Figure 3. Realised mean excess returns

All countries

Developed countries

Conclusion

We propose a measure of global foreign-exchange volatility innovations as a systematic risk factor that explains the returns from carry trades. There is a significantly negative co-movement of high-interest-rate currencies (carry-trade-investment currencies) with global foreign-exchange volatility innovations, whereas low-interest-rate currencies (carry-trade-funding currencies) provide a hedge against unexpected volatility changes. Further analysis shows that liquidity risk also matters for the cross-section of currency returns, albeit to a lesser degree.
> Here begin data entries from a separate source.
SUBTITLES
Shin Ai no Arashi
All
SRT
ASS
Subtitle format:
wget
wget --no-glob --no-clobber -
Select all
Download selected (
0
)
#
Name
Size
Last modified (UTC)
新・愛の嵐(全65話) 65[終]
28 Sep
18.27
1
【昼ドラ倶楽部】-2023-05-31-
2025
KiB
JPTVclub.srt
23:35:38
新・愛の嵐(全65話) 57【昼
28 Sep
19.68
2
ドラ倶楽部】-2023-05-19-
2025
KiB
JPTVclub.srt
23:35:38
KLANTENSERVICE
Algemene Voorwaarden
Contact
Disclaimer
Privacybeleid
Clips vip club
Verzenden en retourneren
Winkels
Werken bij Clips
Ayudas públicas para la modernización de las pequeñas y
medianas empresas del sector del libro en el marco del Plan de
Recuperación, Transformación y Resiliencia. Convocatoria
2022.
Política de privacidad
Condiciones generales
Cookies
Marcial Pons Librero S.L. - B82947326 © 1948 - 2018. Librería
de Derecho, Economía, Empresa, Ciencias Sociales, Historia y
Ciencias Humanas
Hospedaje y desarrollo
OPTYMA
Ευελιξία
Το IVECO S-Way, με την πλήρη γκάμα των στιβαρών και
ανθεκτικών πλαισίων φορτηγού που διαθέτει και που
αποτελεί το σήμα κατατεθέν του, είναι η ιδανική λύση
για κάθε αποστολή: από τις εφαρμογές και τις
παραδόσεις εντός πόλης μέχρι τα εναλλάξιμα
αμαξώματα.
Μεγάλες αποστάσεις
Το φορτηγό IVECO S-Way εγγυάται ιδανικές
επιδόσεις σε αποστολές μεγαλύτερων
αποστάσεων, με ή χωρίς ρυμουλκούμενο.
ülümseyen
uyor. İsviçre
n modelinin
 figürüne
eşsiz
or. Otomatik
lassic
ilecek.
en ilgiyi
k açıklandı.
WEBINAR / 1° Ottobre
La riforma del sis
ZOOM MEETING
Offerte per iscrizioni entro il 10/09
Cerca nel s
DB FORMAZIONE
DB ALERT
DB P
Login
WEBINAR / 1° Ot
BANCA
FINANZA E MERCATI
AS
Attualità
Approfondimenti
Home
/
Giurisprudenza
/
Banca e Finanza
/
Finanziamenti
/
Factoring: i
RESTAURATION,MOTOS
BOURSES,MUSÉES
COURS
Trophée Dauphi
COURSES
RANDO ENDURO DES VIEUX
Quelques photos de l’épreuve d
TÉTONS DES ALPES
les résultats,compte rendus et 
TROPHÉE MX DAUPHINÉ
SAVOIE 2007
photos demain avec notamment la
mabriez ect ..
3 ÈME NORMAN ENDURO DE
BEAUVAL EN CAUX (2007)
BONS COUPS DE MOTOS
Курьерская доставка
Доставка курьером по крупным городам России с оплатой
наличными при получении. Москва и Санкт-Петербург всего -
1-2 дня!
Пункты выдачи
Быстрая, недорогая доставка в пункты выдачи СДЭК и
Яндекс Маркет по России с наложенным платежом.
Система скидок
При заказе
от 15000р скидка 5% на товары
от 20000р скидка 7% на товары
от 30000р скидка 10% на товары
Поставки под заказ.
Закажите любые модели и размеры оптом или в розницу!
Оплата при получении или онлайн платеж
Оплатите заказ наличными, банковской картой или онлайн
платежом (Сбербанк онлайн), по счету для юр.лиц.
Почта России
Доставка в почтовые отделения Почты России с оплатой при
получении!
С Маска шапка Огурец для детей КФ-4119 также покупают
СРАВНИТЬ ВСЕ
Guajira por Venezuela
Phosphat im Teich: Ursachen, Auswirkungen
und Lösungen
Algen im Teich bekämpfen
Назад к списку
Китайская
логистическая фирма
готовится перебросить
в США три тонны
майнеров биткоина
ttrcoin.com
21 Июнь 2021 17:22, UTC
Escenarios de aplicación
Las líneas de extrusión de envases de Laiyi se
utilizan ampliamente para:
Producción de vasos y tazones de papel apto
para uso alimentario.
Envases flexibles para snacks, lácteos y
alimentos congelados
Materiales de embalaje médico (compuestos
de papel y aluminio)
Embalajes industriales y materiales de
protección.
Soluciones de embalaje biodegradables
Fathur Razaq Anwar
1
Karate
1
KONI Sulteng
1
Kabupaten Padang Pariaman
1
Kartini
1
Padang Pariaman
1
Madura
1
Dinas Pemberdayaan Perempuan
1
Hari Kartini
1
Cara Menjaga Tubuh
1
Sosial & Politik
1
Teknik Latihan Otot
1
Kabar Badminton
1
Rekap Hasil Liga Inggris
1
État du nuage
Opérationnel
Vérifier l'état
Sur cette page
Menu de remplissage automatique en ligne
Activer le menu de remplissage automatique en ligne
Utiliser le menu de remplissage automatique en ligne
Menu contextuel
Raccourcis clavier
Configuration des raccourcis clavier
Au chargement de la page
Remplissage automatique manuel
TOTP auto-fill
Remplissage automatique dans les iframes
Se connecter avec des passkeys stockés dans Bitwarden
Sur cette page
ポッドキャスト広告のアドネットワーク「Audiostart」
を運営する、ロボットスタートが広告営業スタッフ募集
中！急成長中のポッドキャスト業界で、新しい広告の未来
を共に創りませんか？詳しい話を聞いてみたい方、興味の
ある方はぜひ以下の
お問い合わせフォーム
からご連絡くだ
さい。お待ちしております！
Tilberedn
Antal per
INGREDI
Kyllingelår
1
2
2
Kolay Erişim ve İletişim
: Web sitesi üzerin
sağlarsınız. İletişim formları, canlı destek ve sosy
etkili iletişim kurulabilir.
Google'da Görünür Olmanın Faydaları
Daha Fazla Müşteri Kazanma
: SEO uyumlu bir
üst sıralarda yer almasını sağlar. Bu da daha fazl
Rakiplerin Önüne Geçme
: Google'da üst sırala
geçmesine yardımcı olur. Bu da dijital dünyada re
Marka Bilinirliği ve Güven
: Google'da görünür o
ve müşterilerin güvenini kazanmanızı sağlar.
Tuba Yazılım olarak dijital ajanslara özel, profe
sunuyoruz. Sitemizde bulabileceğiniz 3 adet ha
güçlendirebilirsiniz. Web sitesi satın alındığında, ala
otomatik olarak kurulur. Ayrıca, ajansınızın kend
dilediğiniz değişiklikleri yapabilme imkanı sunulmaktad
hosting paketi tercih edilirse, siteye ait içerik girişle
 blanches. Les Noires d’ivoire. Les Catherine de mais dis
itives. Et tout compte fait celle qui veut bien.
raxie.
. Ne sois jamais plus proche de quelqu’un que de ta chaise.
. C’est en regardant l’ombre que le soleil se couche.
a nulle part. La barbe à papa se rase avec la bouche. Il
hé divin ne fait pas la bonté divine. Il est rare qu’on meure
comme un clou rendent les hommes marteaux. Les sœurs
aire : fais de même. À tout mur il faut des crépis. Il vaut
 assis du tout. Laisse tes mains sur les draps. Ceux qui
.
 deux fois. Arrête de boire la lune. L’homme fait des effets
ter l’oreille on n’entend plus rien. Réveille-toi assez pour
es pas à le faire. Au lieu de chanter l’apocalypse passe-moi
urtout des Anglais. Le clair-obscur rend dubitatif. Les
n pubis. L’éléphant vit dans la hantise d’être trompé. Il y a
These results also extend to other cross-sections of asset returns such as individual currency returns, equity momentum, and corporate bonds.

References

Burnside, C, M Eichenbaum, I Kleshchelski, and S Rebelo (2011), “Do Peso Problems Explain the Returns to the Carry Trade?”, Review of Financial Studies, forthcoming.

Fama, EF (1984), “Forward and Spot Exchange Rates” , Journal of Monetary Economics, 14:319-338.

Lustig, H and A Verdelhan (2007), “The Cross Section of Foreign Currency Risk Premia and Consumption Growth Risk” , American Economic Review, 97:89-117.

Menhoff, L, L Sarno, M Schmeling, and A Schrimpf (2011), “Carry Trades and Global Foreign Exchange Volatility”, Journal of Finance, forthcoming. CEPR Discussion Paper 8291.